Siyasi değişim döneminde ve Mübarek sonrası Mısır’da Müslüman Kardeşlerin rolü nedir?
Müslüman Kardeşler hiç şüphe yok ki etkili bir rol oynamaya devam edecektir. Bununla birlikte, yeni, daha açık ve çoğulcu bir siyasi iklimde pek çok siyasi oyuncu ve partiden biri olacaktır. Müslüman Kardeşler, geçmişteki seçimlerde tıpkı Tunus’un en Nahda hareketi ve diğer İslamcı partiler gibi, diğer siyasi seçeneklerin olmadığı yerde rakipsizdi. Sadece kendi üyelerinden ve destekçilerinden değil, hükümete karşı muhalefetini veya ondan hoşlanmadığını ifade etmek isteyenlerden de oy aldı. Müslüman Kardeşler Mısır’daki protesto hareketini ne başlattı ne de ona liderlik etti. Pek çok uzman, çekirdek taban desteğinin en iyi halde nüfusun yüzde 25’i olduğuna inanıyor. Çok partili bir sistemde yapılacak serbest ve âdil seçimlerde kesinlikle önemli olacaklardır ama hâkim unsur olacaklar diye bir şey yok. Ve doğrusu, Müslüman Kardeşler tıpkı diğer tüm Mısırlılar gibi seçimlere katılma ve hükümette temsil hakkına sahiptirler. Dahası, Müslüman Kardeşler cumhurbaşkanlığı için aday göstermeyeceklerini ve gelecek seçimlerde kabinede yer arayışında olmayacaklarını açıklamıştır.
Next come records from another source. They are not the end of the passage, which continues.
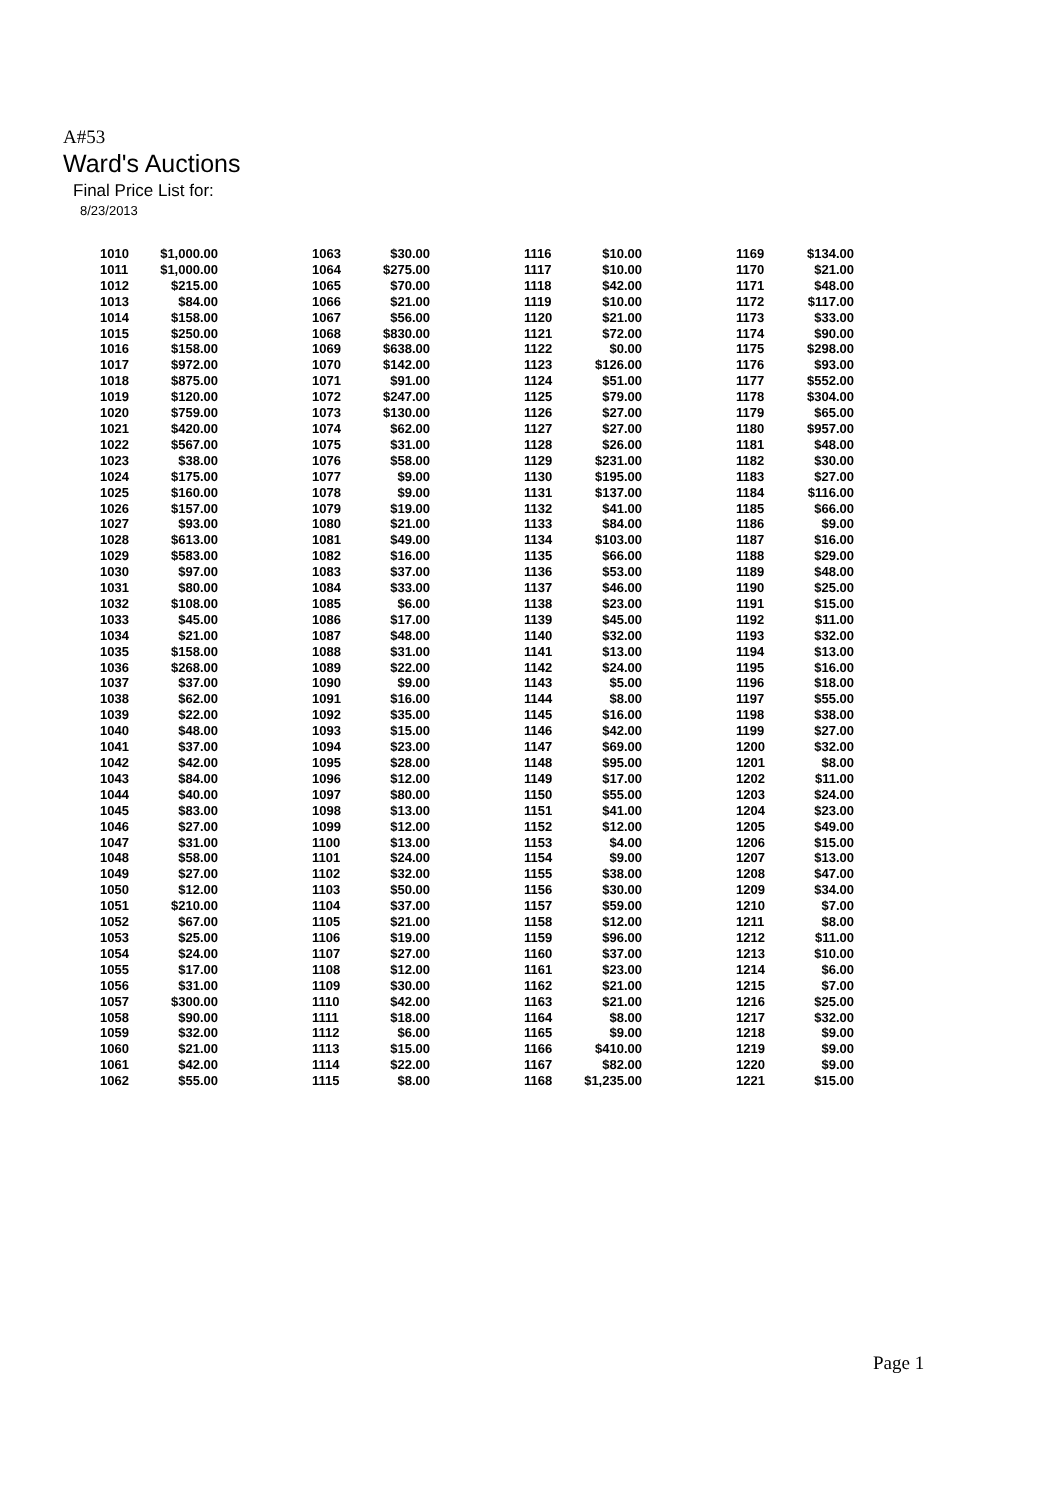A#53
Ward's Auctions
Final Price List for:
8/23/2013
| 1010 | $1,000.00 | 1063 | $30.00 | 1116 | $10.00 | 1169 | $134.00 |
| 1011 | $1,000.00 | 1064 | $275.00 | 1117 | $10.00 | 1170 | $21.00 |
| 1012 | $215.00 | 1065 | $70.00 | 1118 | $42.00 | 1171 | $48.00 |
| 1013 | $84.00 | 1066 | $21.00 | 1119 | $10.00 | 1172 | $117.00 |
| 1014 | $158.00 | 1067 | $56.00 | 1120 | $21.00 | 1173 | $33.00 |
| 1015 | $250.00 | 1068 | $830.00 | 1121 | $72.00 | 1174 | $90.00 |
| 1016 | $158.00 | 1069 | $638.00 | 1122 | $0.00 | 1175 | $298.00 |
| 1017 | $972.00 | 1070 | $142.00 | 1123 | $126.00 | 1176 | $93.00 |
| 1018 | $875.00 | 1071 | $91.00 | 1124 | $51.00 | 1177 | $552.00 |
| 1019 | $120.00 | 1072 | $247.00 | 1125 | $79.00 | 1178 | $304.00 |
| 1020 | $759.00 | 1073 | $130.00 | 1126 | $27.00 | 1179 | $65.00 |
| 1021 | $420.00 | 1074 | $62.00 | 1127 | $27.00 | 1180 | $957.00 |
| 1022 | $567.00 | 1075 | $31.00 | 1128 | $26.00 | 1181 | $48.00 |
| 1023 | $38.00 | 1076 | $58.00 | 1129 | $231.00 | 1182 | $30.00 |
| 1024 | $175.00 | 1077 | $9.00 | 1130 | $195.00 | 1183 | $27.00 |
| 1025 | $160.00 | 1078 | $9.00 | 1131 | $137.00 | 1184 | $116.00 |
| 1026 | $157.00 | 1079 | $19.00 | 1132 | $41.00 | 1185 | $66.00 |
| 1027 | $93.00 | 1080 | $21.00 | 1133 | $84.00 | 1186 | $9.00 |
| 1028 | $613.00 | 1081 | $49.00 | 1134 | $103.00 | 1187 | $16.00 |
| 1029 | $583.00 | 1082 | $16.00 | 1135 | $66.00 | 1188 | $29.00 |
| 1030 | $97.00 | 1083 | $37.00 | 1136 | $53.00 | 1189 | $48.00 |
| 1031 | $80.00 | 1084 | $33.00 | 1137 | $46.00 | 1190 | $25.00 |
| 1032 | $108.00 | 1085 | $6.00 | 1138 | $23.00 | 1191 | $15.00 |
| 1033 | $45.00 | 1086 | $17.00 | 1139 | $45.00 | 1192 | $11.00 |
| 1034 | $21.00 | 1087 | $48.00 | 1140 | $32.00 | 1193 | $32.00 |
| 1035 | $158.00 | 1088 | $31.00 | 1141 | $13.00 | 1194 | $13.00 |
| 1036 | $268.00 | 1089 | $22.00 | 1142 | $24.00 | 1195 | $16.00 |
| 1037 | $37.00 | 1090 | $9.00 | 1143 | $5.00 | 1196 | $18.00 |
| 1038 | $62.00 | 1091 | $16.00 | 1144 | $8.00 | 1197 | $55.00 |
| 1039 | $22.00 | 1092 | $35.00 | 1145 | $16.00 | 1198 | $38.00 |
| 1040 | $48.00 | 1093 | $15.00 | 1146 | $42.00 | 1199 | $27.00 |
| 1041 | $37.00 | 1094 | $23.00 | 1147 | $69.00 | 1200 | $32.00 |
| 1042 | $42.00 | 1095 | $28.00 | 1148 | $95.00 | 1201 | $8.00 |
| 1043 | $84.00 | 1096 | $12.00 | 1149 | $17.00 | 1202 | $11.00 |
| 1044 | $40.00 | 1097 | $80.00 | 1150 | $55.00 | 1203 | $24.00 |
| 1045 | $83.00 | 1098 | $13.00 | 1151 | $41.00 | 1204 | $23.00 |
| 1046 | $27.00 | 1099 | $12.00 | 1152 | $12.00 | 1205 | $49.00 |
| 1047 | $31.00 | 1100 | $13.00 | 1153 | $4.00 | 1206 | $15.00 |
| 1048 | $58.00 | 1101 | $24.00 | 1154 | $9.00 | 1207 | $13.00 |
| 1049 | $27.00 | 1102 | $32.00 | 1155 | $38.00 | 1208 | $47.00 |
| 1050 | $12.00 | 1103 | $50.00 | 1156 | $30.00 | 1209 | $34.00 |
| 1051 | $210.00 | 1104 | $37.00 | 1157 | $59.00 | 1210 | $7.00 |
| 1052 | $67.00 | 1105 | $21.00 | 1158 | $12.00 | 1211 | $8.00 |
| 1053 | $25.00 | 1106 | $19.00 | 1159 | $96.00 | 1212 | $11.00 |
| 1054 | $24.00 | 1107 | $27.00 | 1160 | $37.00 | 1213 | $10.00 |
| 1055 | $17.00 | 1108 | $12.00 | 1161 | $23.00 | 1214 | $6.00 |
| 1056 | $31.00 | 1109 | $30.00 | 1162 | $21.00 | 1215 | $7.00 |
| 1057 | $300.00 | 1110 | $42.00 | 1163 | $21.00 | 1216 | $25.00 |
| 1058 | $90.00 | 1111 | $18.00 | 1164 | $8.00 | 1217 | $32.00 |
| 1059 | $32.00 | 1112 | $6.00 | 1165 | $9.00 | 1218 | $9.00 |
| 1060 | $21.00 | 1113 | $15.00 | 1166 | $410.00 | 1219 | $9.00 |
| 1061 | $42.00 | 1114 | $22.00 | 1167 | $82.00 | 1220 | $9.00 |
| 1062 | $55.00 | 1115 | $8.00 | 1168 | $1,235.00 | 1221 | $15.00 |
Page 1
Tunuslular gibi Mısır halkının da zaferlerini kutlamak ve güçlenme hissinin tadını çıkarmak için her nedenleri var; Mısır ve Tunus’ta iktidar devrinden, Ortadoğu’da siyasi dönüşüm sürecinden esinle cesarete gelmek için de ABD’nin her nedeni var. Barack Obama başkan olduğunda Kahire’ye gitti ve “tüm insanların belirli bazı şeylere hasret duyduğuna dair sarsılmaz bir inancı olduğunu” teyid etti: “Fikrini söylemek ve nasıl yönetileceği hususunda söz sahibi olmak; hukukun üstünlüğüne güven duymak ve hukukun eşit uygulanması; şeffaf ve halkından çalmayan yönetim; tercih ettiği gibi yaşama özgürlüğü. Bunlar, Amerikan fikirleri değil, insan haklarıdır ve bu yüzden de bunları her yerde destekleyeceğiz.” Söz konusu olan demokrasi yanlısı kuvvetler olduğunda, söylediklerimizle yaptıklarımız bir olsun.
Tunus’ta ve Mısır’da ortaya çıkan hükümetlerin ve reformcuların karşısında ulusal birlik hükümeti kurmak, demokratikleşmeyi destekleyen sivil kurumların ve değerlerin gelişmesine yardım etmek sûretiyle siyasi liberalleşmeye, sivil topluma ve insan haklarına bağlılık göstermek gibi zorlu işler olacak. Temel demokratik özgürlüklerin, fikir çeşitliliğinin, çok partili siyasi hayatın ve sivil toplum örgütlerinin politikalara ve eylemlere ne derece yansıdığı, alternatif sesleri ve siyasi vizyonları siyasi sisteme bir tehdit görmek yerine “sadık muhalefet” kavramının ne derece takdir gördüğü turnosol testi hükmündedir.